Herbert Moraes
Herbert Moraes

A Europa que é tomada por pessoas sem país

Livro de Nobel da Paz mostrou, em 1993, como a paz chegaria ao Oriente Médio. O mundo vê agora como ele estava errado

Em dezembro de 1993 o ex-presidente de Israel e ganhador do prêmio Nobel da Paz, Shimon Peres, lançou o livro “O novo Oriente Médio”, em que ele visionava o futuro da região. Na época, sob a mediação do então presidente dos Estados Unidos, Bill Clinton, Yitzhak Rabin e Yasser Arafat prometiam ao mundo, em frente à Casa Branca, que Israel e a OLP ( Organização para a Libertação da Palestina) trabalhariam juntos para alcançar a paz. Shimon Peres também participou do evento histórico. Na ocasião, ele era o Ministro de Relações Exteriores de Israel e foi o grande negociador do acordo. No livro que lançou em seguida, ele descreve o processo de paz que estava sendo “amarrado” e oferece ao leitor a possibilidade de olhar para o Oriente Médio com mais esperança. Um lugar em que as diferenças foram colocadas de lado para permitir o desenvolvimento. 22 anos depois, não há como negar que Shimon Peres estava errado.

Milhões de pessoas estão fugindo do “novo Oriente Mé­dio” para salvar suas vidas. Sem sa­ber se sairão vivos, colocam-se em risco, numa fuga perigosa, onde milhares já morreram no caminho, na esperança de se salvarem da brutalidade, da carnificina e da crueldade que hoje, caracteriza o “novo Oriente Médio”.

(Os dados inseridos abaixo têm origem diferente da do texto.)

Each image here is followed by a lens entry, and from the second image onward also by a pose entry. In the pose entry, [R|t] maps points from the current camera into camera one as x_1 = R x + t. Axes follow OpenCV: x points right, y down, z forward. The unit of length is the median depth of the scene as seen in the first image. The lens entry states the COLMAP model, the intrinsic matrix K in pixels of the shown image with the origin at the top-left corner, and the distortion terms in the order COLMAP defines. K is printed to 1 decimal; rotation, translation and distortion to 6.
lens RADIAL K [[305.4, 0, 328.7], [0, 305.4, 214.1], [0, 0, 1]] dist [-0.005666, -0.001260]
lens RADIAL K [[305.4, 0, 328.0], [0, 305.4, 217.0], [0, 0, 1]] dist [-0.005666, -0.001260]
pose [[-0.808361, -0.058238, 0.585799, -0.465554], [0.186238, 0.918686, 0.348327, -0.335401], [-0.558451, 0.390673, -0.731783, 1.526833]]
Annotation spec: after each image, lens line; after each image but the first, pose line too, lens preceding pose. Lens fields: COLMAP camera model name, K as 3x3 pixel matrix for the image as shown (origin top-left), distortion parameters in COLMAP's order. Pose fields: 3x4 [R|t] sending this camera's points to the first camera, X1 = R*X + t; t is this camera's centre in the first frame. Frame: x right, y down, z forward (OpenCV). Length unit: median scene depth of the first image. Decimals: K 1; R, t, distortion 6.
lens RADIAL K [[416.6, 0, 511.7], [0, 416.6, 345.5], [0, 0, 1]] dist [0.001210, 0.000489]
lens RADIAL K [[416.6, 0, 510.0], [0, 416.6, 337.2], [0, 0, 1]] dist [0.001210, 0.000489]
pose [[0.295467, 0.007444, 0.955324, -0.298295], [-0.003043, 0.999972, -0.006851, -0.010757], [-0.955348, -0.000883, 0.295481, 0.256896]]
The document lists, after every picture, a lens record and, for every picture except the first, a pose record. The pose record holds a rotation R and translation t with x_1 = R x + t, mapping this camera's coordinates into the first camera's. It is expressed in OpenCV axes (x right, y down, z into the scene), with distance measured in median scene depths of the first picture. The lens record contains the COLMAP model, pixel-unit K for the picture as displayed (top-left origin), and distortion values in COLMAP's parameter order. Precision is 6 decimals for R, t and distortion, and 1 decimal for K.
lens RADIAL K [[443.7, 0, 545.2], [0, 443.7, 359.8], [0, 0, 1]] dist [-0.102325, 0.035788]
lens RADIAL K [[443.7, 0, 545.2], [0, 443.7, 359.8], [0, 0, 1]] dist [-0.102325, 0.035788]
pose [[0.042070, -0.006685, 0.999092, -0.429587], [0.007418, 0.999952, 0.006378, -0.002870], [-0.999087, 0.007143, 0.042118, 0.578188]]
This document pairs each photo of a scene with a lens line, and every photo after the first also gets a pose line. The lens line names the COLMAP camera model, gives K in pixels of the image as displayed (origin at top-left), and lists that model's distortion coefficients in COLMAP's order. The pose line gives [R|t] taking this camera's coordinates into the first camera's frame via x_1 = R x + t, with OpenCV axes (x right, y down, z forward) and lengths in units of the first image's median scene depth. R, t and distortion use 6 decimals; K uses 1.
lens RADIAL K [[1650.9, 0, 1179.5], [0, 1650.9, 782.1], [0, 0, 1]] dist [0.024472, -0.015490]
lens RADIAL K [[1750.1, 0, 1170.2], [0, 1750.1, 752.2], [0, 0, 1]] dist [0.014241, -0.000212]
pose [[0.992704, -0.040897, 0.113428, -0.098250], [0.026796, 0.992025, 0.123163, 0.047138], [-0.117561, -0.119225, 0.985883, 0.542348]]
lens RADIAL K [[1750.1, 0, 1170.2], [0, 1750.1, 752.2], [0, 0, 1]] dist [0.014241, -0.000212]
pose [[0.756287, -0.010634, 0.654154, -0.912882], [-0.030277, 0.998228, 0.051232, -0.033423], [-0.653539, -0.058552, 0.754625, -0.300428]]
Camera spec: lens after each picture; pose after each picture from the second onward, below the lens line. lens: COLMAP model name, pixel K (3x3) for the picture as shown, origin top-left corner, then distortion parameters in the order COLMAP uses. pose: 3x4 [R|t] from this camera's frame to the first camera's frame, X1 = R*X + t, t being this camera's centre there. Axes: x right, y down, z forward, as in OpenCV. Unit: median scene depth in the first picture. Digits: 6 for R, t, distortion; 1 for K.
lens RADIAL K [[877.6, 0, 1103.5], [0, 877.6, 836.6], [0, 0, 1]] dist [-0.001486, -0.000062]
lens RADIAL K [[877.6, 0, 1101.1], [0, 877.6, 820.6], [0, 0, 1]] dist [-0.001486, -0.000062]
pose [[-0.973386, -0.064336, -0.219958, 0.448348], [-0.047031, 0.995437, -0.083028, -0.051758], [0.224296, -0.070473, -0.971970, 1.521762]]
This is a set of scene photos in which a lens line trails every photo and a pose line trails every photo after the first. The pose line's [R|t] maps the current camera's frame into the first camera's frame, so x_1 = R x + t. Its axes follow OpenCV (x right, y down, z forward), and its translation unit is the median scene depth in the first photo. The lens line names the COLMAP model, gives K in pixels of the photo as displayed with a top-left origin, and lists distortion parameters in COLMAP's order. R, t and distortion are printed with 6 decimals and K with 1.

Eles não estão abandonando apenas suas casas, suas terras. A longa e desesperada jornada dos refugiados permite que levem apenas a roupa do corpo e documentos. Para os que marcham em direçao à Europa e outros cantos do mundo, o nacionalismo e ideologias já não cabem na bagagem, e tem pouca importância se comparadas com o perigo que ronda cada um deles e suas famílias.

É uma massa humana em busca de segurança. Os que partem do Oriente Médio, deixam para trás uma região consumida pelo fanatismo religioso, um lugar onde um ditador é capaz de usar todos os meios para se manter no poder. Numa entrevista para rede de TV americana CNN, um refugiado de Allepo, na Síria, que esperava a boa vontade do governo da Hungria para continuar a jornada, disse ao repórter que ele e todos os que ainda estão vindo “não tem mais país”. “Não podemos fazer nada, senão apenas aguardar novos passaportes para ir para algum lugar”.

Os países artificiais criados pelas grandes potências ao fim da Primeira Guerra Mundial estão desaparecendo. Lá se vão o Iraque e a Síria. E com eles desaparecem também as ideologias nacionalistas que foram impostas ao povo, tão artificiais como as linhas retas traçadas pela França e Reino Unido sobre os escombros do Império Turco-Otomano.

Num futuro bem próximo, talvez outros países árabes também vão se dissolver. E isso não é uma premonição. Não há como deter a onda de fanatismo islâmico que assola toda a região. Em breve, o “novo Oriente Médio” será uma realidade. E a Europa também estará de “cara nova” quando todos os xiitas e sunitas tiverem liquidado uns aos outros por aqui, além é claro das minorias que certamente já estarão massacradas. Shimon Peres estava errado quando previu um Oriente Médio de paz e prosperidade. Algo deu errado. Seria interessante que o autor, aos 92 anos e em plena atividade, revisasse a sua obra.